* Bush Advisor Matt Simmons Who Advised Cheney’s Energy Task Force Confirms Peak Oil is Major Concern of Bush Administration
* Peak Oil Symptoms More Apparent
* Recoverable Reserves May Be Less Than Hoped
* Natural Gas Shortages May Appear in US This Year
* Hydrogen Vastly Overrated and Not Likely to Offer Solution

Research presented on May 26th and 27th at the French Institute for Petroleum (IFP) by a wide variety of experts from varying and often competitive perspectives disclosed that, in the year since the first conference of the Association for the Study of Peak Oil (ASPO) supply, constraints have worsened and the realities of energy depletion are becoming more apparent. A year of violent political history centered on oil and ever-more unforgiving production results have begun to force reluctant political and economic acknowledgement of Peak Oi’s threat to civilization. Yet ASPO’s founder, Professor Colin Campbell, and his colleagues, retired TotalFinaElf Exploration Manager, Jean Laherrère, and Physics Professor, Kjell Aleklett, have good reason to be pleased with the second-ever ASPO conference. Two hundred people from more than twenty countries attended this year, doubling attendance for the inaugural event held last May in Uppsala, Sweden. In an acknowledgement of Peak Oi’s penetration of official consciousness, the event was partially subsidized by the French Institute for Petroleum, the oil services firm Schlumberger, and the French oil giant, Total. The fact that it was held at a government institution was, according to Campbell, evidence of the fact that Peak Oil can no longer be completely ignored, even by politicians.

Olivier Appert, Chairman of the IFP, bluntly acknowledged that many oil experts have concluded that world oil depletion is between five and ten per cent per year and that 60 Million barrels per day (Mbpd) of new capacity is needed to meet demand. On that basis he concluded in his opening remarks, “It is timely to reopen the debate.” Appert however told the audience that he was an optimist basically because he predicted that new technologies would produce new discoveries and better recovery in the future.

But quiet, official support of the conference fell far short of the political and economic mobilization the organizers believe necessary to respond to a crisis that might start grinding national economies to a halt and causing massive dislocations in short order.
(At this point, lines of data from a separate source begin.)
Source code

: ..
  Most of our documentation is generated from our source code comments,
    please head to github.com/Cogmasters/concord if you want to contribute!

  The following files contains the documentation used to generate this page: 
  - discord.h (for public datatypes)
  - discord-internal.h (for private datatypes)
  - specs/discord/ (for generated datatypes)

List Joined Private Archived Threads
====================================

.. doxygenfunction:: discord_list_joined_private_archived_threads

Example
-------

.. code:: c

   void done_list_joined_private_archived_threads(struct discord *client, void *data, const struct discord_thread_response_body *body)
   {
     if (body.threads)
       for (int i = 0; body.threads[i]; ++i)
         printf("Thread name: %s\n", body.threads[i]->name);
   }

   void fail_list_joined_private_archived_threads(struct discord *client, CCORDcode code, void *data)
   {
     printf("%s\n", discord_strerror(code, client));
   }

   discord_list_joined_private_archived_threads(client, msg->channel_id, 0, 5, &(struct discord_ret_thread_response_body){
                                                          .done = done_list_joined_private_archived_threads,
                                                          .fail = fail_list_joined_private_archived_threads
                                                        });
As one conference organizer told FTW, “The fact that several governments have asked to be kept ‘fully informed,’ or that the French government allows us to use their facilities, or that major oil companies and automakers like Daimler-Chrysler come to make presentations is a way of listening closely to what we are doing without having to publicly accept what we are saying. The political and economic ramifications of that are too drastic from their perspectives, but each hour of delay only assures that the eventual crisis will be worse once it has been acknowledged.”

IFP Chairman Appert’s optimism was belied by experts like Laherrère, whose brutally honest graphs and plots not only mirror the truth of declining discovery and production but also establish scientifically that there are no more major significant reserves to be found. Other experts established definitively that wildly exaggerated hopes for polar or deep sea discoveries, or tar sands production are both unfounded and dangerously deceptive because of the excessive production costs and the investment required to develop what will likely prove to be disappointing yields.

In the end, the most realistic and integrated analyses were delivered by political scientist and author Michael Klare and Professor Kenneth Deffeyes of Princeton, a one-time colleague of the late M. King Hubbert, whose Hubbert Curve predicted today’s events with startling accuracy some six decades ago. These two conference presenters gave integrated presentations incorporating real-world current events and showed clearly that Peak Oil is here now.